An open letter to Maria Popova: affiliate ads and morality - flyingyeti
http://on-advertising.tumblr.com/post/42994773187/maria-popova-have-you-made-1m-on-affiliate-ads-while
======
flocial
Footer probably added after article:

"Brain Pickings participates in the Amazon Services LLC Associates Program, an
affiliate advertising program designed to provide a means for sites to earn
commissions by linking to Amazon. In more human terms, this means that
whenever you buy a book on Amazon from a link on here, I get a small
percentage of its price. That helps support Brain Pickings by offsetting a
fraction of what it takes to maintain the site, and is very much appreciated."

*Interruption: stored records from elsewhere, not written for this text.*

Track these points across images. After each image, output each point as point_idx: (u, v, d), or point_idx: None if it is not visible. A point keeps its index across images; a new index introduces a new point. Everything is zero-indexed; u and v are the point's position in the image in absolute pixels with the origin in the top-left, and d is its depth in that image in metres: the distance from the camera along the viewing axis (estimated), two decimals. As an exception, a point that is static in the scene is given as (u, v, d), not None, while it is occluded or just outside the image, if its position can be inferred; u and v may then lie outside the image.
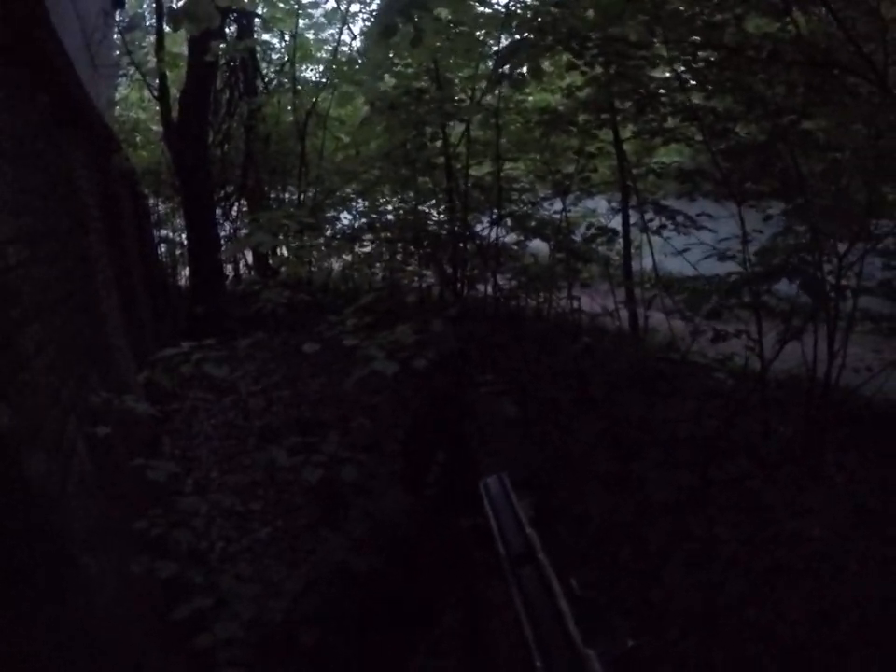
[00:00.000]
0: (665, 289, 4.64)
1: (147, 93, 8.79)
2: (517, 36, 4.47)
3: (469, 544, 1.43)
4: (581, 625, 0.85)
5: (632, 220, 5.44)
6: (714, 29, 3.72)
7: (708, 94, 4.31)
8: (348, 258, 7.02)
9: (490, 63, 5.29)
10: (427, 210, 6.28)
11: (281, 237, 4.55)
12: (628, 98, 4.53)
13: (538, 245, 5.79)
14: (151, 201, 8.58)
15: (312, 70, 9.08)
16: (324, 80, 8.01)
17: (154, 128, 9.38)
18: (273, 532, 2.66)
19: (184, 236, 8.09)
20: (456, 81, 5.83)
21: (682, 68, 4.23)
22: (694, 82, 4.30)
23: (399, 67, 5.94)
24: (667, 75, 4.45)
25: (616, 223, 5.49)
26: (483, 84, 5.20)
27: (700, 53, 4.07)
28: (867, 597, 3.13)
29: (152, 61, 7.83)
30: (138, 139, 9.24)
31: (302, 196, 7.54)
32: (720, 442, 3.89)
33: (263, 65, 9.16)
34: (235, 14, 7.90)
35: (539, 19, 4.18)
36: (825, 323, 4.09)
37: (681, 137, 4.65)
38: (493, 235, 5.59)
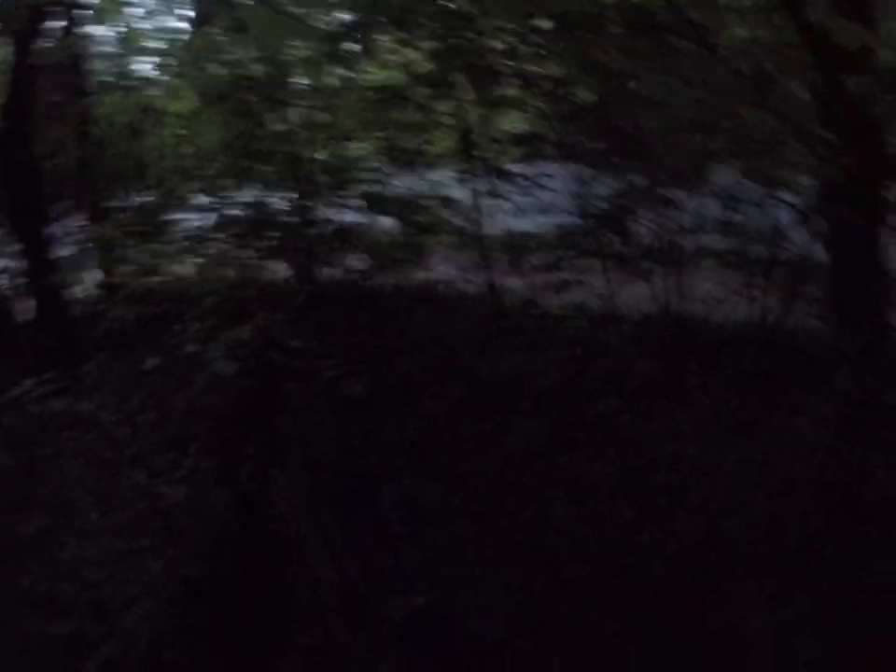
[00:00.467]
0: (512, 250, 4.82)
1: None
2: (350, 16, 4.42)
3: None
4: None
5: (479, 188, 5.56)
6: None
7: (543, 61, 4.44)
8: (199, 260, 6.74)
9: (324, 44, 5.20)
10: (273, 200, 6.13)
11: (120, 249, 4.33)
12: (465, 70, 4.60)
13: (390, 222, 5.82)
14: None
15: (147, 63, 8.50)
16: (157, 74, 7.56)
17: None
18: (168, 563, 2.60)
19: (20, 263, 7.46)
20: (291, 65, 5.68)
21: (515, 39, 4.34)
22: (529, 51, 4.42)
23: (231, 55, 5.71)
24: (502, 45, 4.54)
25: (464, 192, 5.58)
26: (321, 65, 5.12)
27: (538, 23, 4.19)
28: (746, 501, 3.43)
29: None
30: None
31: (140, 201, 7.15)
32: (583, 384, 4.09)
33: (96, 62, 8.45)
34: (63, 7, 7.24)
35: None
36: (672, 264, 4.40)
37: (520, 104, 4.79)
38: (343, 218, 5.56)
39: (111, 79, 8.23)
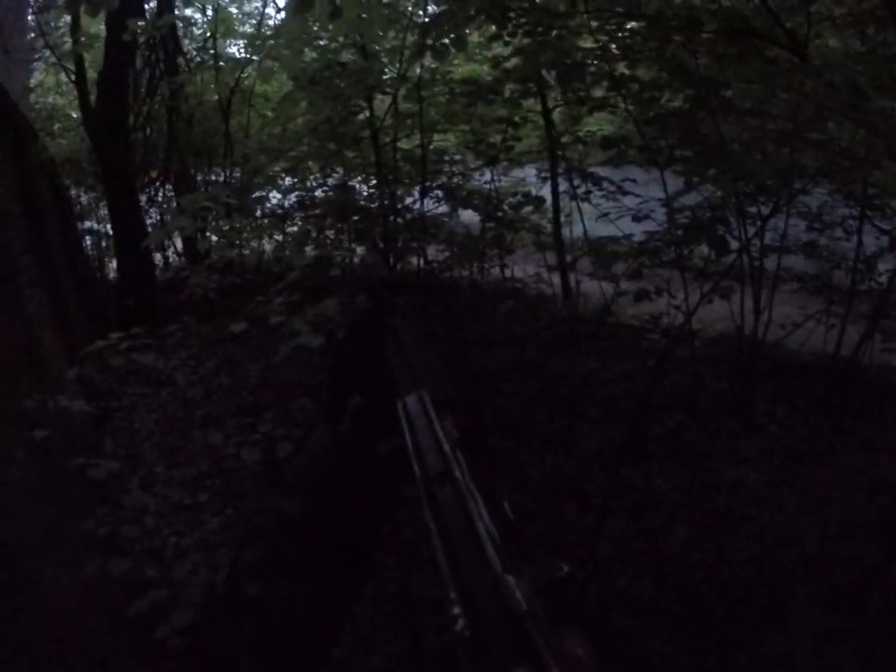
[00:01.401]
0: (595, 254, 4.77)
1: (63, 77, 8.34)
2: (440, 7, 4.45)
3: (387, 469, 1.39)
4: (504, 550, 0.75)
5: (561, 188, 5.53)
6: (638, -2, 3.79)
7: (632, 63, 4.39)
8: (279, 237, 6.90)
9: (415, 35, 5.25)
10: (356, 185, 6.22)
11: (207, 220, 4.45)
12: (554, 68, 4.57)
13: (469, 216, 5.83)
14: (73, 191, 8.21)
15: (235, 46, 8.78)
16: (247, 56, 7.76)
17: (73, 114, 8.94)
18: (224, 521, 2.66)
19: (109, 227, 7.78)
20: (382, 54, 5.76)
21: (606, 38, 4.30)
22: (619, 52, 4.36)
23: (323, 41, 5.83)
24: (592, 45, 4.50)
25: (546, 192, 5.55)
26: (408, 56, 5.16)
27: (624, 23, 4.14)
28: (804, 536, 3.34)
29: (69, 42, 7.41)
30: (56, 127, 8.78)
31: (229, 177, 7.36)
32: (653, 397, 4.04)
33: (185, 42, 8.79)
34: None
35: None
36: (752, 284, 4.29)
37: (607, 106, 4.73)
38: (422, 207, 5.60)
39: (201, 59, 8.53)
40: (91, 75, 7.31)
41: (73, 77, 7.37)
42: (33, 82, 8.35)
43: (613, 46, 4.33)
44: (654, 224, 4.18)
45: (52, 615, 2.37)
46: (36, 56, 8.15)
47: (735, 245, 3.93)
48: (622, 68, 4.50)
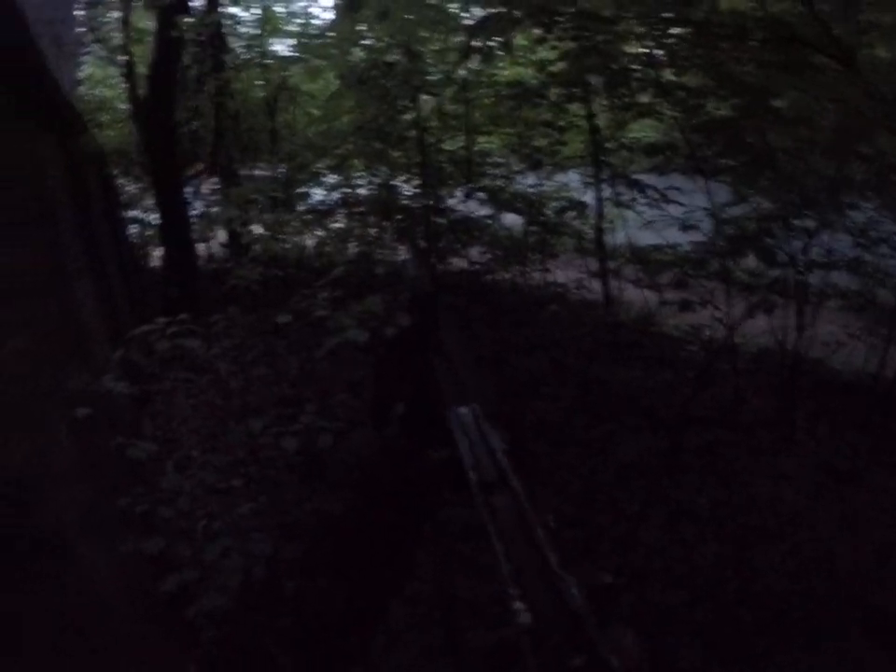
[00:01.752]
0: (636, 262, 4.73)
1: (112, 71, 8.56)
2: (487, 10, 4.45)
3: (436, 475, 1.43)
4: (559, 553, 0.80)
5: (605, 194, 5.49)
6: (685, 5, 3.75)
7: (679, 70, 4.35)
8: (321, 233, 6.98)
9: (461, 37, 5.27)
10: (399, 184, 6.26)
11: (252, 213, 4.52)
12: (599, 73, 4.55)
13: (512, 219, 5.82)
14: (120, 181, 8.40)
15: (282, 44, 8.91)
16: (294, 54, 7.87)
17: (121, 106, 9.16)
18: (257, 507, 2.70)
19: (155, 216, 7.95)
20: (427, 55, 5.79)
21: (652, 43, 4.27)
22: (666, 58, 4.33)
23: (370, 41, 5.88)
24: (639, 50, 4.47)
25: (589, 197, 5.52)
26: (454, 58, 5.19)
27: (671, 30, 4.11)
28: (839, 556, 3.27)
29: (118, 37, 7.62)
30: (105, 118, 9.01)
31: (275, 172, 7.46)
32: (692, 409, 4.00)
33: (232, 40, 8.96)
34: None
35: (509, -8, 4.15)
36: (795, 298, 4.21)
37: (653, 112, 4.69)
38: (466, 209, 5.60)
39: (248, 56, 8.67)
40: (140, 69, 7.49)
41: (122, 71, 7.56)
42: (81, 75, 8.57)
43: (659, 52, 4.30)
44: (699, 234, 4.13)
45: (89, 593, 2.42)
46: (85, 50, 8.37)
47: (780, 258, 3.87)
48: (668, 75, 4.46)
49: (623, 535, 3.39)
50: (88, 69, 9.23)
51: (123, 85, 8.02)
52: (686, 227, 4.11)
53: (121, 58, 7.55)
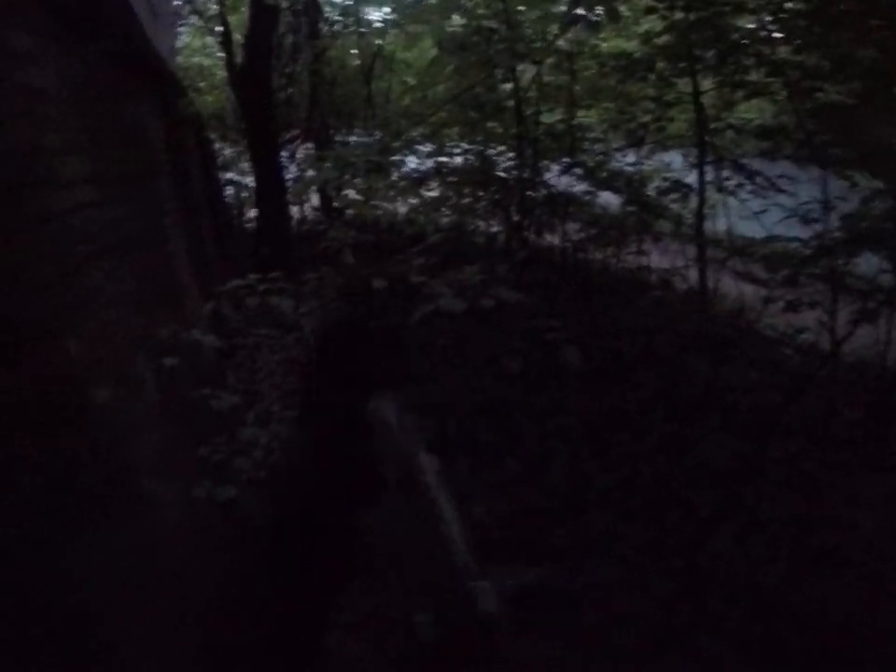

However, the language is probably still deceptive if the author's back of the
envelope calculations are even in the general ballpark, since the site could
probably be hosted very cheaply.

It certainly raises an interesting question about ethics and journalistic
standards when the publisher is also the editor and writer. In this case, not
only is the site making more money from affiliate links than alluded but also
tracking user preferences by proxy which is used to upsell more affiliate
links.

------
josh2600
It's hard to wade into the middle of this. Blissful ignorance only goes so
far; if there are Amazon ad links and they're in every article they're there
because they generate money. You can be blissfully ignorant all you want until
your bank account starts lighting up and you start spending it.

I don't have a problem with people making money from their writing, but it's
one thing to decry the foul nature of journalism while simultaneously filling
your articles with Affiliate links.

What a weird situation, after reading that I feel very distanced from the
whole situation. It just doesn't sit well.